In fact, union leaders offered to accept all of the cuts to pay and benefits the governor demanded, as long as they could keep their right to bargain. The governor declined.
"Scott Walker wants workers' heads, not their pocketbooks," Jesse Jackson explained, as he walked through the rally at the capitol, surrounded by uniformed firefighters carrying pro-worker signs.
"This is Ground Zero of the movement to fight for economic justice -- not just wait for economic calamity," Jackson added. "The workers are scapegoats."
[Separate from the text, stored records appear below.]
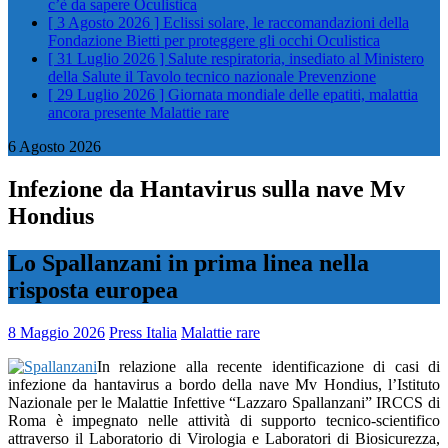
c’è da sapere
Oculistica
[ 3 Agosto 2026 ]
Eclissi solare, le raccomandazioni della
Fondazione Bietti per proteggere gli occhi
Oculistica
[ 31 Luglio 2026 ]
Salute respiratoria, insediato al Ministero
della Salute il Tavolo tecnico nazionale
Prevenzione
[ 29 Luglio 2026 ]
Giornata mondiale delle epatiti, malattia
ancora presente
Malattie rare
6 Agosto 2026
Infezione da Hantavirus sulla nave Mv
Hondius
Lo Spallanzani in prima linea nella
risposta europea
8 Maggio 2026
Press Italia
Malattie rare
In relazione alla recente identificazione di casi di
infezione da hantavirus a bordo della nave Mv Hondius, l’Istituto
Nazionale per le Malattie Infettive “Lazzaro Spallanzani” IRCCS di
Roma è impegnato nelle attività di supporto tecnico‑scientifico
attraverso il Laboratorio di Virologia e Laboratori di Biosicurezza,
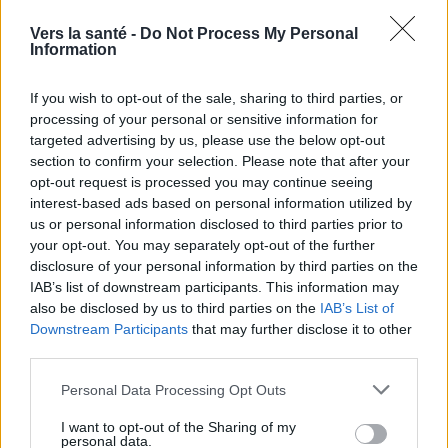
2022 par l'Académie européenne de dermatologie
(EADV) la situe
Vers la santé -
entre 2 et 17 %
Do Not Process My Personal
, avec un taux réel de
Information
3 à 10 %. En Pologne, on estime à 2 500 le nombre
de patients de plus de 16 ans, majoritairement des
If you wish to opt-out of the sale, sharing to third parties, or
processing of your personal or sensitive information for
femmes [4].
targeted advertising by us, please use the below opt-out
section to confirm your selection. Please note that after your
opt-out request is processed you may continue seeing
interest-based ads based on personal information utilized by
us or personal information disclosed to third parties prior to
your opt-out. You may separately opt-out of the further
disclosure of your personal information by third parties on the
IAB’s list of downstream participants. This information may
also be disclosed by us to third parties on the
IAB’s List of
Downstream Participants
that may further disclose it to other
third parties.
Please note that this website/app uses one or more Google
Personal Data Processing Opt Outs
services and may gather and store information including but
not limited to your visit or usage behaviour. You may click to
I want to opt-out of the Sharing of my
personal data.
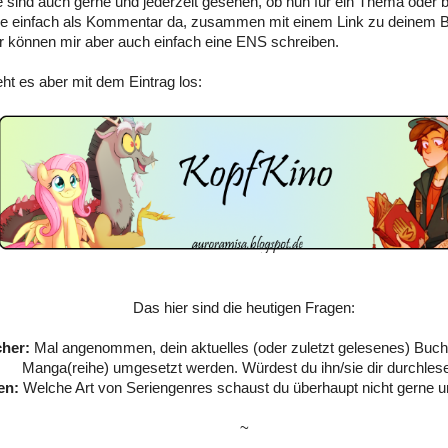
 sind auch gerne und jederzeit gesehen, ob nun für ein Thema oder
ie einfach als Kommentar da, zusammen mit einem Link zu deinem B
 können mir aber auch einfach eine ENS schreiben.
eht es aber mit dem Eintrag los:
Das hier sind die heutigen Fragen:
her:
Mal angenommen, dein aktuelles (oder zuletzt gelesenes) Buch
Manga(reihe) umgesetzt werden. Würdest du ihn/sie dir durchles
en:
Welche Art von Seriengenres schaust du überhaupt nicht gerne
~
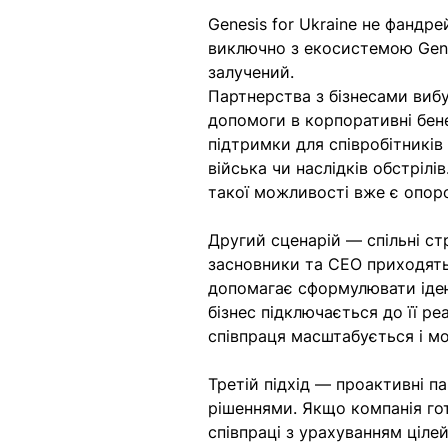
Genesis for Ukraine не фандре
виключно з екосистемою Gene
залучений.
Партнерства з бізнесами вибу
допомоги в корпоративні бене
підтримки для співробітників
війська чи наслідків обстріл
такої можливості вже є опоро
Другий сценарій — спільні стр
засновники та СЕО приходять
допомагає сформулювати ідею,
бізнес підключається до її ре
співпраця масштабується і мо
Третій підхід — проактивні п
рішеннями. Якщо компанія гот
співпраці з урахуванням ціле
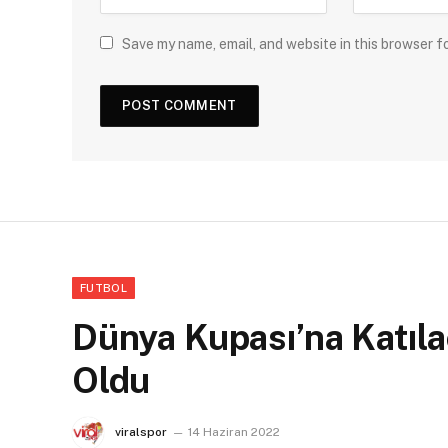
Save my name, email, and website in this browser f
FUTBOL
Dünya Kupası’na Katıla
Oldu
viralspor
14 Haziran 2022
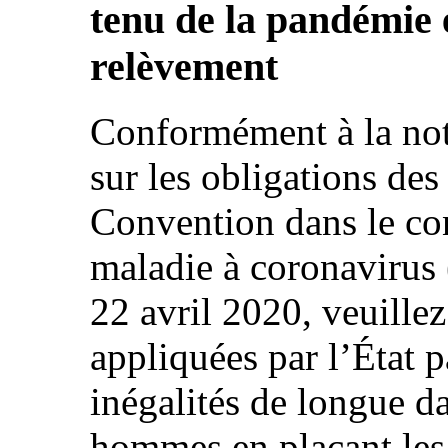
tenu de la pandémie e
relèvement
Conformément à la not
sur les obligations des 
Convention dans le co
maladie à coronavirus
22 avril 2020, veuille
appliquées par l’État p
inégalités de longue da
hommes en plaçant les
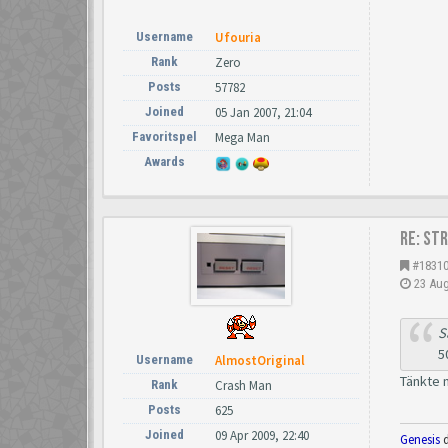
Username
Ufouria
Rank
Zero
Posts
57782
Joined
05 Jan 2007, 21:04
Favoritspel
Mega Man
Awards
Re: St
#1831
23 Aug
S
5
Username
AlmostOriginal
Tänkte 
Rank
Crash Man
Posts
625
Joined
09 Apr 2009, 22:40
Genesis
d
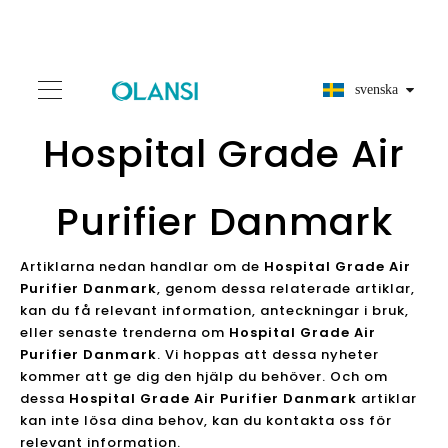
svenska
Hospital Grade Air
Purifier Danmark
Artiklarna nedan handlar om de
Hospital Grade Air
Purifier Danmark
, genom dessa relaterade artiklar,
kan du få relevant information, anteckningar i bruk,
eller senaste trenderna om
Hospital Grade Air
Purifier Danmark
. Vi hoppas att dessa nyheter
kommer att ge dig den hjälp du behöver. Och om
dessa
Hospital Grade Air Purifier Danmark
artiklar
kan inte lösa dina behov, kan du kontakta oss för
relevant information.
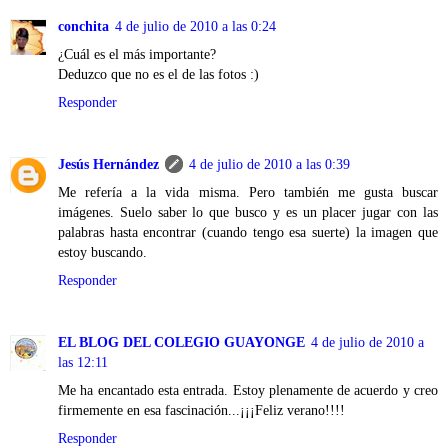
conchita
4 de julio de 2010 a las 0:24
¿Cuál es el más importante?
Deduzco que no es el de las fotos :)
Responder
Jesús Hernández
4 de julio de 2010 a las 0:39
Me refería a la vida misma. Pero también me gusta buscar
imágenes. Suelo saber lo que busco y es un placer jugar con las
palabras hasta encontrar (cuando tengo esa suerte) la imagen que
estoy buscando.
Responder
EL BLOG DEL COLEGIO GUAYONGE
4 de julio de 2010 a
las 12:11
Me ha encantado esta entrada. Estoy plenamente de acuerdo y creo
firmemente en esa fascinación...¡¡¡Feliz verano!!!!
Responder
Then, in the midst of the protests, Walker released his full budget. The state drew a collective gasp of shock. The "Take My Money, Not My Rights" signs seemed pitifully inadequate, as citizens absorbed the full extent of the cuts: $1 billion from public schools, and a provision denying municipalities the right to raise property taxes to make up the shortfall; huge health care cuts that will propel the disabled and elderly into nursing homes; gutting the protection of our public lands and waterways; ravaging Wisconsin's future.
Outside the capitol, the drumming and chanting reached a roar as Walker concluded his budget speech. I teared up, holding my first-grader's hand, as the crowd surged toward the doors. Protesters held up huge red letters, which glowed against the white dome in the afternoon sun, spelling out the word shame. A Wisconsin flag with a yellow "for sale" tag and a large American flag with corporate logos instead of stars flapped in the breeze.
To thunderous drums, the crowd chanted, "Whose House? Our House!" and, "Let us in!"
It took a week and two judges' orders before the governor reopened the capitol he had sealed off from the public.
By then, the fight in Wisconsin had launched a national movement. It started with the teachers. But it grew to include everyone fed up with corporate plunder and public austerity.
Within the span of a few short weeks, Walker became a national rightwing star and one of the most unpopular governors in Wisconsin history.
But his lasting legacy will be the movement he helped spark, fanning the flames of the prairie fire that started in Madison and reignited the labor movement across the nation.